Proposed light rail extension in dark blue. Image by Sagamore Development Company.


Over 1,500 completed and proposed additional housing units are represented in yellow (not to mention the proposed 7,500 at the Port Covington campus), while major attractions are denoted in red. The proposed light rail spur (light blue) wouldn't come close. Image by the author.



What Baltimore could do instead 

Happily, the right-of-way to complete a more extensive South Baltimore light rail spur already exists, including a Conway Street and Key Highway alignment. The latter separates the neighborhoods from the Inner Harbor with up to seven lanes in some spots, and the existing light rail cars could easily fit within a median. This extension would help to serve some of the densest and fastest-growing areas of the city.

Harborplace, the American Visionary Art Museum, Baltimore Museum of Industry, and the Maryland Science Center are nearby, as well as massive mixed-use developments including 414 Light and 1100 Key Highway.
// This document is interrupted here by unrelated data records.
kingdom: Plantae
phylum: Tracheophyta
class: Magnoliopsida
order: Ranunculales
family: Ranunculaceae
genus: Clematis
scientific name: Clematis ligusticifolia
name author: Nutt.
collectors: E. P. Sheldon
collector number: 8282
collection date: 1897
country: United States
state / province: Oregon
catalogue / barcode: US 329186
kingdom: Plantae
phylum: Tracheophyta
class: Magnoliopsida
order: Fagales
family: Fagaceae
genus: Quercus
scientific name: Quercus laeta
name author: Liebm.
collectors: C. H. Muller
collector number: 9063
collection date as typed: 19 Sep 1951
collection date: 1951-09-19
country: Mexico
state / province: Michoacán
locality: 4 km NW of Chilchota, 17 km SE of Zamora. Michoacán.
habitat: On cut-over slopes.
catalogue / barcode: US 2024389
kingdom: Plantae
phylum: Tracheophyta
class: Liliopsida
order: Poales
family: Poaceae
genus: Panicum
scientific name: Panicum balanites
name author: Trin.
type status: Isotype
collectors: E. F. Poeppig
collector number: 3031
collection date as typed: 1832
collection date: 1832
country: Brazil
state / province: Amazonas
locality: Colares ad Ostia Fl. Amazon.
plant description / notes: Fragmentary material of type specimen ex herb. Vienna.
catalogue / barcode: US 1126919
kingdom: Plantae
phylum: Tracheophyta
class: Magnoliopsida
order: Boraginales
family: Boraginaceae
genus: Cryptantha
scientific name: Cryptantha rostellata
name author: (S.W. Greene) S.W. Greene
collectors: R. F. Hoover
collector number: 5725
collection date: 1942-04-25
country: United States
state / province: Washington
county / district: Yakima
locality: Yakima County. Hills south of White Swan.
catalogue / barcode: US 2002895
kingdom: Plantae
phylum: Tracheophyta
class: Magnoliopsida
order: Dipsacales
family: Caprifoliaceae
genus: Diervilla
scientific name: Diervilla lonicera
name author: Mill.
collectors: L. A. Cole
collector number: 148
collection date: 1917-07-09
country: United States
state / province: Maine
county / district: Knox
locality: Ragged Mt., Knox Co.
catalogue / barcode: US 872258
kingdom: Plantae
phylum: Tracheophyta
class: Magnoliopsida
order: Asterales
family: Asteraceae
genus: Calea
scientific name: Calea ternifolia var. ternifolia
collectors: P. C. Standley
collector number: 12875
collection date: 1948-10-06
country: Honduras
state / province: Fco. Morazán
The area is already overwhelmed and will likely become more so with Under Armour setting up a more permanent shop.

If stops at the Inner Harbor, Cross Street, and Fort Avenue were created along with the two planned stations using the McComas Street alignment, thousands more people would have improved transit access to this burgeoning area, and the entire peninsula would be less reliant on parking.

Under Armour has promised to reach out to the communities across the Patapsco River to the south and west during the planning process. A full build-out would be more useful and engaging than the proposed spur, which hits  a separate dead-end in Port Covington. An alternative could continue through the existing stations in Westport (where Under Armour head Kevin Plank also owns a large plot of land) and Cherry Hill on the way to BWI Airport. With a pedestrian bridge already planned, adding light rail could produce something akin to Portland’s innovative Tilikum Crossing, which allows access to transit vehicles, cyclists and pedestrians but not to private cars and trucks.

Let's do this right the first time 

A complete South Baltimore light rail spur may be necessary to manage the growth that Under Armour will likely bring to the peninsula. Here’s hoping the city, state, and federal governments consider how the project fits into a long-term vision before funding another top-down corporate decision. If there’s going to be a light rail extension, let’s do it in a way that encourages inclusive growth.